*Document passage:*

But, Bart has a higher overall GPA! Remember that GPA is a weighted average, where each course grade is weighted by the number of credits the course is worth. Lisa’s overall GPA is

\text{Lisa's overall GPA} = \frac{2.3 \cdot 20 + 3.0 \cdot 18 + 4.0 \cdot 5}{20 + 18 + 5} \approx 2.79

You should verify that Bart’s GPA is indeed higher than Lisa’s.

Why does this happen? Even though Lisa has a higher GPA in every semester, Bart takes many more credits in the semester where both of them perform well (FA25), while Lisa takes more credits in the semesters where both perform worse. This phenomenon —- where data shows one trend overall but the opposite trend when broken down by subgroups – is known as Simpson’s Paradox.

In a similar vein, consider the following data on the weights of dogs in Veterinarian Kyle’s care, separated by district and breed.

	Golden Retriever		German Shepherd
District	Mean Weight	Count	Mean Weight	Count
District 1	30	4	20	3
District 2	45	1	$$a$$	$$b$$

(2 pts) What is the mean weight of all Golden Retrievers in Kyle’s care?

Solution

Since the data is grouped, we compute a weighted average:

\begin{align*} \frac{30 \cdot 4 + 45 \cdot 1}{4 + 1} &= \frac{165}{5} = \boxed{33} \end{align*}

(3 pts) Find integers $$a$$ and $$b$$ such that the following all hold:

In District 1, the mean weight of Golden Retrievers is greater than the mean weight of German Shepherds.
In District 2, the mean weight of Golden Retrievers is greater than the mean weight of German Shepherds.
Overall, the mean weight of Golden Retrievers is less than the mean weight of German Shepherds.

There are infinitely many solutions. Give a solution with the smallest possible value of $$a$$ . If multiple values of $$b$$ remain, give the smallest such value. Remember to show your work, as with every other problem in this homework.

Solution

The first condition already holds since $$30 > 20$$ .

For District 2, we require

$$ 45 > a $$

From part (a), the overall mean weight of Golden Retrievers is $$33$$ . Since the German Shepherd mean in District 1 is below $$33$$ , the mean in District 2 must exceed $$33$$ to raise the overall average above $$33$$ .

The smallest integer satisfying this is

$$ a = 34 $$

The overall mean weight of German Shepherds is then

\frac{20 \cdot 3 + 34b}{3 + b}

We require this quantity to be greater than $$33$$ :

\begin{align*} \frac{60 + 34b}{3 + b} &> 33 \\\\ 60 + 34b &> 99 + 33b \\\\ b &> 39 \end{align*}

The smallest integer satisfying this inequality is $$b = 40$$ , so

\boxed{a = 34 \quad b = 40}

Problem 4: The Proof is in the Pudding (8 pts)

Stored data:

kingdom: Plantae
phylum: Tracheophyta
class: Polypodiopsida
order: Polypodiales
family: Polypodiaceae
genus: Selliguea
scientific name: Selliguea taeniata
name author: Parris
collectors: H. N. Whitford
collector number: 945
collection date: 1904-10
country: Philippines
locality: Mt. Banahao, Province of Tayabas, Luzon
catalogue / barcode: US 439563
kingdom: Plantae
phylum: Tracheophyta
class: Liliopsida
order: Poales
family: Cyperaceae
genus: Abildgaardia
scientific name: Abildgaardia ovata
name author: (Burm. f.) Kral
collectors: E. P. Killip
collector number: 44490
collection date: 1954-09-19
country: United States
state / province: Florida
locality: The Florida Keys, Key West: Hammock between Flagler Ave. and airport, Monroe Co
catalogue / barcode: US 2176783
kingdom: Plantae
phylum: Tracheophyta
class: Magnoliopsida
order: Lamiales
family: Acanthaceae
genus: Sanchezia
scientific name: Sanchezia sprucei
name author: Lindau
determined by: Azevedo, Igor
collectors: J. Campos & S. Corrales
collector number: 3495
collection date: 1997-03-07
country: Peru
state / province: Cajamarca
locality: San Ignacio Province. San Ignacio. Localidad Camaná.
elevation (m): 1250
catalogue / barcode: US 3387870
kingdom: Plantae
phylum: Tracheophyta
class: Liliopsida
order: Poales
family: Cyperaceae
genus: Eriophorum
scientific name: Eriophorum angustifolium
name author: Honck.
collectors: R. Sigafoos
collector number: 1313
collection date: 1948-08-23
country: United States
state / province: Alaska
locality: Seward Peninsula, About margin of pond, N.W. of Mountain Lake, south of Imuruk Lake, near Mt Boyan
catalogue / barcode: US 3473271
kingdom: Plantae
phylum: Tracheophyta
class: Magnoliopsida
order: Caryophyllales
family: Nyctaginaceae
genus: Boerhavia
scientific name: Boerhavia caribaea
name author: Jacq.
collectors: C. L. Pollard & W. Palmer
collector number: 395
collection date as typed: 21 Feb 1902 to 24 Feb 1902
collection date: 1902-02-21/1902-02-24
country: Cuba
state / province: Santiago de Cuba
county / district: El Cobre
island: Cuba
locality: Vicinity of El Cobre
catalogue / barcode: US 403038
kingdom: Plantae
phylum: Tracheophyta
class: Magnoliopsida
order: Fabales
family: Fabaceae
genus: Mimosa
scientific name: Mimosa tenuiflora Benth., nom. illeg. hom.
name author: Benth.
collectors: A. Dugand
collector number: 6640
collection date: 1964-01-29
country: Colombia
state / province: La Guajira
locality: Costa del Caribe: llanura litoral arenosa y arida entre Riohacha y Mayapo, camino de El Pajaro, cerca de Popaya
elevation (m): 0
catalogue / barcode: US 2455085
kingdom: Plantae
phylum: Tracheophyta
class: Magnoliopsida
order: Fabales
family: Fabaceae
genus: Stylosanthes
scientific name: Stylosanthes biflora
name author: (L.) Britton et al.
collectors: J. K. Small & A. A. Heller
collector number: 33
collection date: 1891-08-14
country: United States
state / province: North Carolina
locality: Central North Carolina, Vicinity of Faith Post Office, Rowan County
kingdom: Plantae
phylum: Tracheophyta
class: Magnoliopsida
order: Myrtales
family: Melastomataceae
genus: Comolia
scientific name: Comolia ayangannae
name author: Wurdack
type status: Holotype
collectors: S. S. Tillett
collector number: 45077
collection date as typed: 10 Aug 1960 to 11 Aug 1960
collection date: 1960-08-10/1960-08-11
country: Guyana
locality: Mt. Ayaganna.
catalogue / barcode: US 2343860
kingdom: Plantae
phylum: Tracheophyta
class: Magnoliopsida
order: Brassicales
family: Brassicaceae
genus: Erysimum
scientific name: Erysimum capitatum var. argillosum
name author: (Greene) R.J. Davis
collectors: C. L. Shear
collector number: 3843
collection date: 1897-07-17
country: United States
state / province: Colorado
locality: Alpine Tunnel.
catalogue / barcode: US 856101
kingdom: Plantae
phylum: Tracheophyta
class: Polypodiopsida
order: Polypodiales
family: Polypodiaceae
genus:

*Required work:*
**A.** Do these statements agree with the Simpson's Paradox passage? Answer yes or no for each and quote the words that decide it. (i) Lisa has a higher overall GPA than Bart. (ii) In a GPA, each course grade is weighted by the number of credits the course is worth. (iii) Only one pair of values for a and b meets all three conditions.
**B.** Write what comes next in the Simpson's Paradox passage, starting right after its last line.

*Outputs by task:*
**A.**
(i) No: "But, Bart has a higher overall GPA!"
(ii) Yes: "each course grade is weighted by the number of credits the course is worth"
(iii) No: "There are infinitely many solutions."

**B.**
To rigorously understand the math behind machine learning, we’ll need to be able to prove various statements. But the proofs we’ll write in machine learning are of a different flavor than the proofs you’d write in a discrete math class. In this problem, we’ll discuss the general approach to proving statements in this class. The problem looks long, but most of it is explaining how to answer it!

Here, you’ll prove or disprove various statements about a dataset of numbers, $y_1, y_2, \ldots, y_n$ .

To prove that a statement is always true, you must provide some sort of reason as to why it is always true, no matter what the values in $y_1, y_2, \ldots, y_n$ are. For example, consider the statement:

Suppose we add $$5$$ to each $$y_i$$ . The mean of the new dataset must be greater than the mean of the original dataset.

This statement is always true, but it’s not enough just to say “This statement is always true; since we’re adding a positive number to each value, the mean will also increase.” That’s good intuition to have, but we need to provide a more rigorous justification.

It’s also not enough to come up with a specific example that satisfies the statement — specific examples are an important first step to convince yourself that the statement is true, but they’re not enough to prove it.

Here’s what a more rigorous justification might look like:

The mean of the original dataset is $\bar{y} = \displaystyle\frac{1}{n} \sum_{i=1}^n y_i$ . The mean of the new dataset is:

\frac{1}{n} \sum_{i=1}^n (y_i + 5) = \frac{1}{n} \left( \sum_{i=1}^n y_i + \sum_{i=1}^n 5 \right) = \frac{1}{n} \left( \sum_{i=1}^n y_i \right) + \frac{1}{n} \left( \sum_{i=1}^n 5 \right) = \bar{y} + 5

Therefore, the mean of the new dataset is equal to the original dataset’s mean plus $$5$$ , so the mean of the new dataset is greater than the mean of the original dataset, and so the statement is always true.

Note that in the argument above, we didn’t assume anything specifically about the numbers in the original dataset — we didn’t use a specific example. Just because a statement holds true for one example, doesn’t mean it always holds true!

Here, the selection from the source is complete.